Karl Mörchel worked as a miner in Dortmund’s coalmines, and until 1933 was a member of the KPD, the German Communist Party.
On 13 September 1934, he was reported to the police for disseminating illegal written matter; towards the end of the year, he was found guilty of “preparation of acts of treason” and sentenced to imprisonment for two years and three months. After being released from Herford prison in late 1936, it took him until May 1937 to find work once more as a face worker at Zeche Hansa mine and later at Zeche Westhausen mine in Dortmund.
On 9 February 1945, along with his brother Erich Mörchel (see link to Stolperstein for → Erich Mörchel) and a further 26 men and women of the Resistance movement, he was arrested and tortured.

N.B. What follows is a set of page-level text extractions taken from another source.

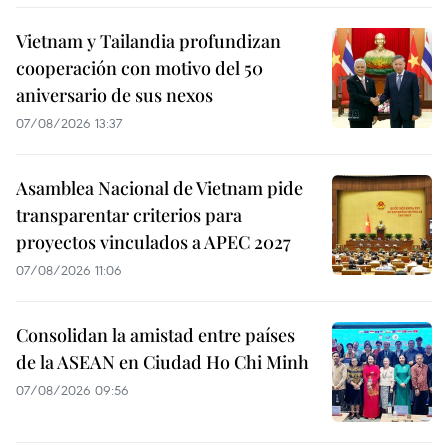
Vietnam y Tailandia profundizan
cooperación con motivo del 50
aniversario de sus nexos
07/08/2026 13:37
Asamblea Nacional de Vietnam pide
transparentar criterios para
proyectos vinculados a APEC 2027
07/08/2026 11:06
Consolidan la amistad entre países
de la ASEAN en Ciudad Ho Chi Minh
07/08/2026 09:56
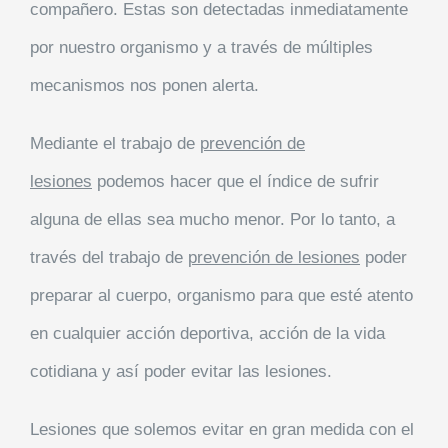
compañero. Estas son detectadas inmediatamente
por nuestro organismo y a través de múltiples
mecanismos nos ponen alerta.
Mediante el trabajo de
prevención de
lesiones
podemos hacer que el índice de sufrir
alguna de ellas sea mucho menor. Por lo tanto, a
través del trabajo de
prevención de lesiones
poder
preparar al cuerpo, organismo para que esté atento
en cualquier acción deportiva, acción de la vida
cotidiana y así poder evitar las lesiones.
Lesiones que solemos evitar en gran medida con el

In the course of the so-called “end-phase crimes” committed by the Gestapo around Eastertime of 1945, they were all killed by a bullet to the back of the head and found dead in Romberg Park on 19 April 1945. Altogether, in March and April 1945, around 300 people, above all slave labourers and members of the Resistance – both male and female – were murdered by the Dortmund Gestapo. They are commemorated today by the memorial in Bittermark.
From August 1926 until his death, Karl Mörchel was registered as resident at Georgstr. 12 (now Eicktelgenweg), where he lived with his family and the families of his brothers.